Witnessing biopsies and surgeries, inspecting glass slides in pathology labs, performing vitals on patients, and observing preserved human organs is unorthodox for a high school student. However, I was able to get a hands on experience at hospitals through my school, . Throughout my high school years, I have interned at a variety of hospital departments ranging from Ear Nose Throat (ENT), to wound centers, to nursing floors and even family medicine. However, out of all the departments I experienced, the one that struck my interest and stood out to me the most was Pathology. Every time I walked into the lab, I felt proud to wear my trademark brown scrubs and excited to further enlighten myself about the medical world. Although biopsies are a big part of the lab, I did more than simply watch them being performed. I also partook in the process in order to get a better understanding of what went wrong in the patient. One rainy Wednesday morning as the pathologist was showing me cancer cells encased in glass slides, a hospital worker rushed in carrying a freshly removed gallbladder to be biopsied. The pathologists immediately threw on gloves and began making the first incision on the inflamed gallbladder. Instantly gallstones, which indicate an unhealthy lifestyle, poured out. I prodded around at the small spherical stones to get a closer look. As he made further intricate incisions, I saw so much passion in his eyes; passion that can only come from genuinely loving what you do. I knew then that the pathologist and I had something in common, our devotion to knowledge and helping others. For me, the hospital serves as an outlet for gaining knowledge and expertise through the process of helping others. These experiences have taught me that the medical field is truly the most rewarding and noble area of study out there, a perfect fit for me.

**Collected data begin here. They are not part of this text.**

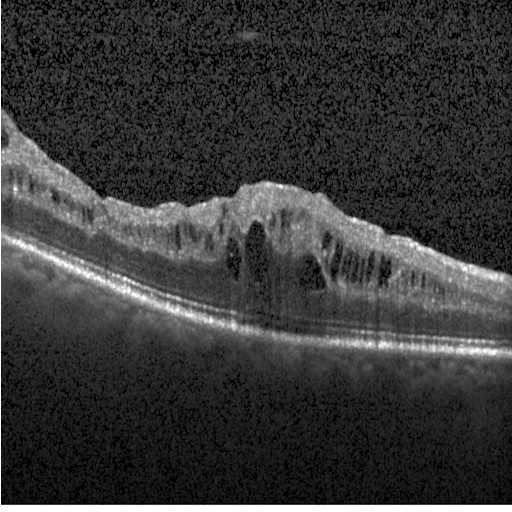 Optical coherence tomography B-scan, through the macula, spectral-domain optical coherence tomography, Heidelberg Spectralis OCT system. Finding: diabetic macular edema (DME).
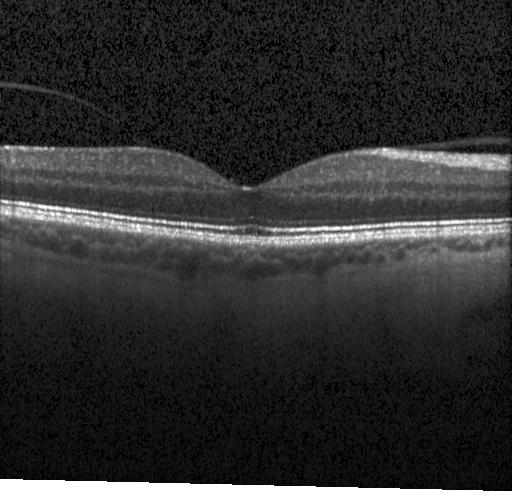 Centered on the fovea. Retinal OCT B-scan. Heidelberg Spectralis. SD-OCT. The scan shows neither choroidal neovascularization, diabetic macular edema, nor drusen.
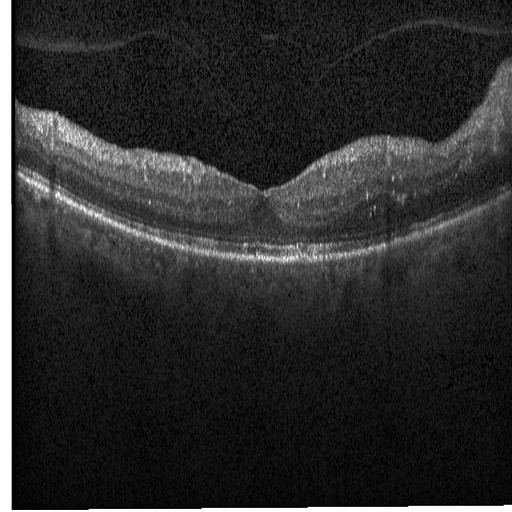 Optical coherence tomography scan
Dx: diabetic macular edema (DME).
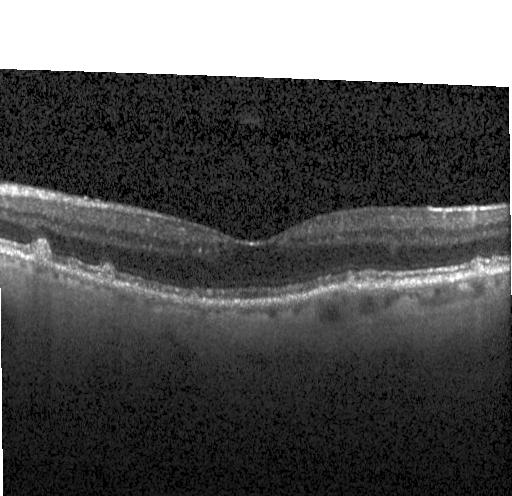

Optical coherence tomography B-scan · centered on the fovea · spectral-domain OCT
The scan shows drusen.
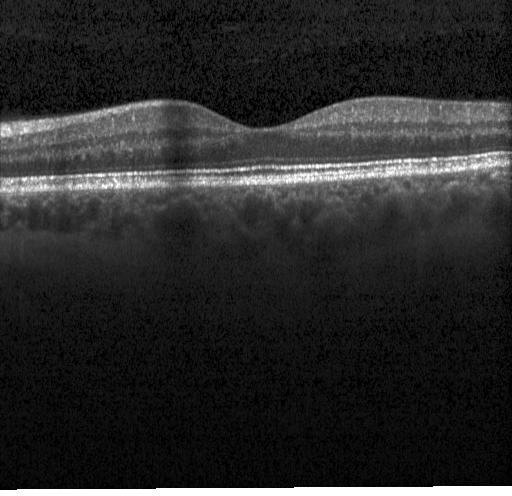
Macular scan; spectral-domain OCT; instrument: Heidelberg Spectralis; retinal OCT cross-section — Finding: no evidence of CNV, DME, or drusen.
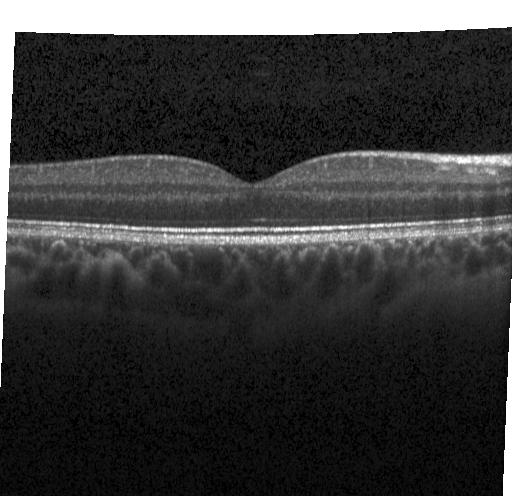

Fovea-centered. SD-OCT. Instrument: Heidelberg Spectralis. Retinal OCT B-scan
Impression: neither CNV, DME, nor drusen.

I like the subject matter but see about having it reviewed by a tutor or aid or English teacher at your school. There are some minor changes in the use of certain words that I would do differently, but that’s just cause I write differently than you, you did a good job. Perhaps divide it up into 2 or 3 paragraphs, create transitional sentences at the end and start of new paragraphs. I was taught not to begin a sentence with the word “however” and then the “out of all the departments I experienced…” I suggest wording this differently… Like … Of the many enriching experiences I have enjoyed as an intern at the (blood and guts trauma center and hospital) one of my favorite places to spend time has been the department of pathology. Some sentences can be combined as well. It is good, better than plenty of students but to make it as good as it can be work with someone like a teacher to review this, edit your statement, ask to review it. Again my writing style may not fit you, I’m just trying to give you something.

I agree that the writing style is hard to follow. Maybe it’s just me.

The flow feels choppy. You should get help from your English teachers.